A letter writer says that tactics on both sides are closing the window for real compromise in Syria, Other topics include Greece and Turkey, marrying or working, and an account of a company with a heart.
Little chance for Syrian settlement
I refer to the opinion article by Alan Philps On the Aegean Sea, a parable about economic sovereignty (June 19). I disagree with the writer when he compares Turkey and Greece in terms of their economies and populations. Turkey is a country with a population of 74 million, an area of 784,000 square kilometres and a young workforce. Greece has a population of only 11 million, an area of 132,000 sq km and a mostly old workforce.
If these two are to be compared just because they are on both sides of the Aegean Sea, then Sri Lanka and India, Spain and Morocco, Australia and Papua New Guinea should be compared as well, which is ridiculous.

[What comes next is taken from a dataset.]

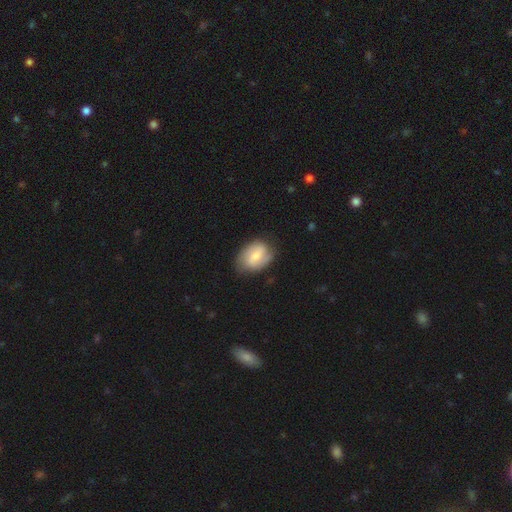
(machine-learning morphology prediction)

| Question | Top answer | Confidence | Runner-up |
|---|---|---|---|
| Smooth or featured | featured or disk | 48% | smooth (46%) |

But I do agree with the writer when he observes that it is probably better for Turkey not to join the euro zone. Other countries that may suffer as the Greeks are Portugal, Ireland, Italy and Spain.
I believe the European Union should show solidarity in solving the Greek debt crisis and include private creditors such as banks, insurance companies and pension funds, for a substantial contribution. Moreover, private sector contributions should be voluntary.
Ali Budak, Abu Dhabi
As a Turkish woman, I should express my deepest and most sincere feelings for the Greeks in their crisis. Greece was part of the Ottoman empire for centuries before winning independence in 1821. Since then, these two countries (both members of Nato) have fought over Turkey's rights in northern Cyprus and in the Aegean Sea. But relations improved since the summer of 1999 when an earthquake hit both countries and sparked sympathy, solidarity and mutual aid between the governments and citizens.

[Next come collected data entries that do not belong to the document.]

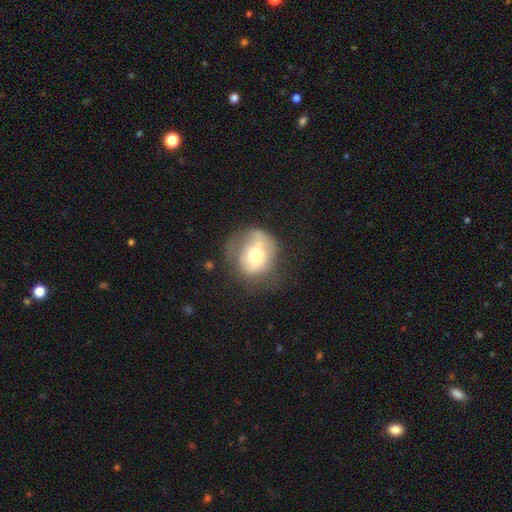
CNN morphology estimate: smooth_or_featured: smooth (p=0.57) [alt: featured or disk p=0.35]
how_rounded: round (p=0.70) [alt: in between p=0.29]
merging: none (p=0.41) [alt: minor disturbance p=0.31]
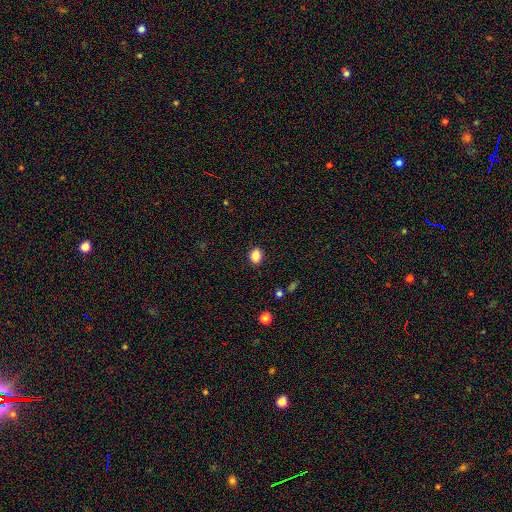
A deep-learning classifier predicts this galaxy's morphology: smooth_or_featured: smooth (p=0.86) [alt: star or artifact p=0.10]
how_rounded: in between (p=0.67) [alt: round p=0.31]
merging: none (p=0.88) [alt: minor disturbance p=0.09]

Greek people are our neighbours, historically and geographically, and their current suffering does not make me and my Turkish fellow citizens happy at all. I wish the Greeks good luck and success.
Gaye Caglayan, Dubai
Doubts cast on news from Syria
In reference to the front page news article Opposition in Syria prepares 'Salvation' manifesto (June 20), four months of "reporting" through YouTube and Facebook has poisoned the chances for a settlement between pro- and anti-Assad Syrians.
What began as calls for political change deteriorated into civil conflict. The Syrian government's response was disproportionate and led to civilian deaths. However, the directors of this rebellion were equally wrong in exploiting the fighting. They did not call for negotiations but used the killings to enrage others as well as to involve foreign powers.
While the international media, especially in the US and EU, have taken up the YouTube organisers' story line, real information has become difficult to obtain. The well-prepared clips that make it on the internet seem intended to aggravate rather than inform.
The true number of protesters has been exaggerated. For all the claims of indiscriminate shooting - tanks, helicopters, snipers, machine guns, bombing of towns - the death toll of 1,500 to 2,000 in four months does not sound right.
Joseph Elias, Abu Dhabi
Deciding whether to wed or to work
In reference to the opinion column by Fatima al Shamsi To wed or to work (June 8), I've been over and over this topic with my friends, myself and parents for about two years now, ever since I graduated from university and joined the work force.
The thing is, although I agree that nothing can or should stop us from being mothers and career women, with the demanding nature of work nowadays it gets to a point where you have to choose one to keep your sanity.
I find myself thinking at times: do I really want to keep doing this? I'm not married yet, there isn't even the prospect of someone in sight, but I know that when I get to that stage, I will let go of my career dreams in a heartbeat for the sake of my children and family life.
I have no doubt about it (provided that we're doing all right financially).
But right now, I'm playing in the "extra time" round.
Reem al Shaka, Dubai
A tale of corporate responsibility
I would like to call attention to a heart-warming story of corporate responsibility here in Abu Dhabi. This concerns a Pakistani friend of mine who recently had a heart attack.
He works as a baggage loader for Falcon Aviation at Bateen Airport. After his heart attack, he was taken to Al Noor Hospital where he received top care including angioplasty surgery during a one week stay at company expense. Furthermore, Falcon Aviation gave him a month off and paid for his air travel to go home. He has been assured that his job is not in jeopardy.
While we occasionally read stories of ill-treated labourers, I want to praise Falcon Aviation for its humanitarian spirit.